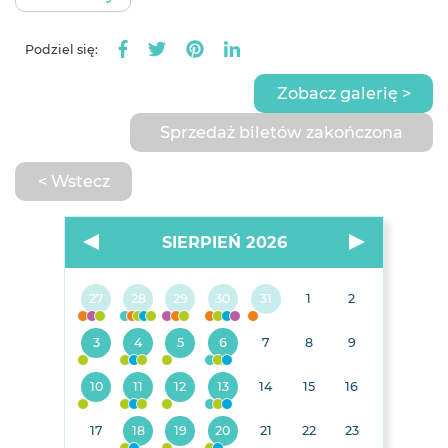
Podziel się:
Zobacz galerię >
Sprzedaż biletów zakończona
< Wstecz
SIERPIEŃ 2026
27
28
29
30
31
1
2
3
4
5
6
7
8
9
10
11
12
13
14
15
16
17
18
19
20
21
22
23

++++++++++++++++++++

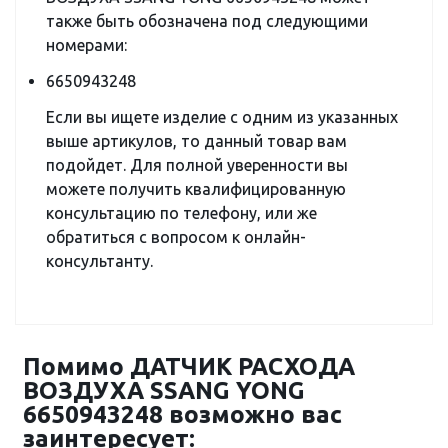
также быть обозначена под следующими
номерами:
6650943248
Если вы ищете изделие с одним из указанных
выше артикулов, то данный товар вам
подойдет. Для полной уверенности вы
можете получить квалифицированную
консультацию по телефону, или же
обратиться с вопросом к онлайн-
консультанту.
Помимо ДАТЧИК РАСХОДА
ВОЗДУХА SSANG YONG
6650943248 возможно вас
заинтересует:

++++++++++++++++++++

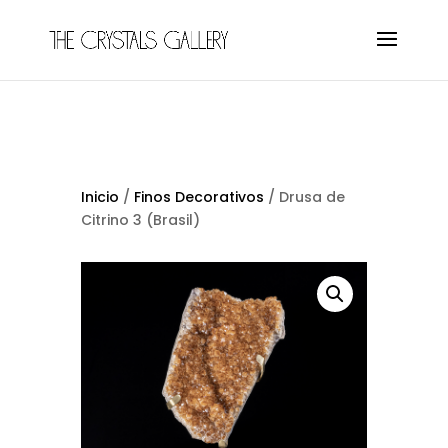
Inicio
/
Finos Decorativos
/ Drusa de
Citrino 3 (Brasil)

++++++++++++++++++++

TASK INSTRUCTIONS: Which lines of the material above contain the word "быть"? Return each of them in full. Case counts.

ANSWER AREA:
также быть обозначена под следующими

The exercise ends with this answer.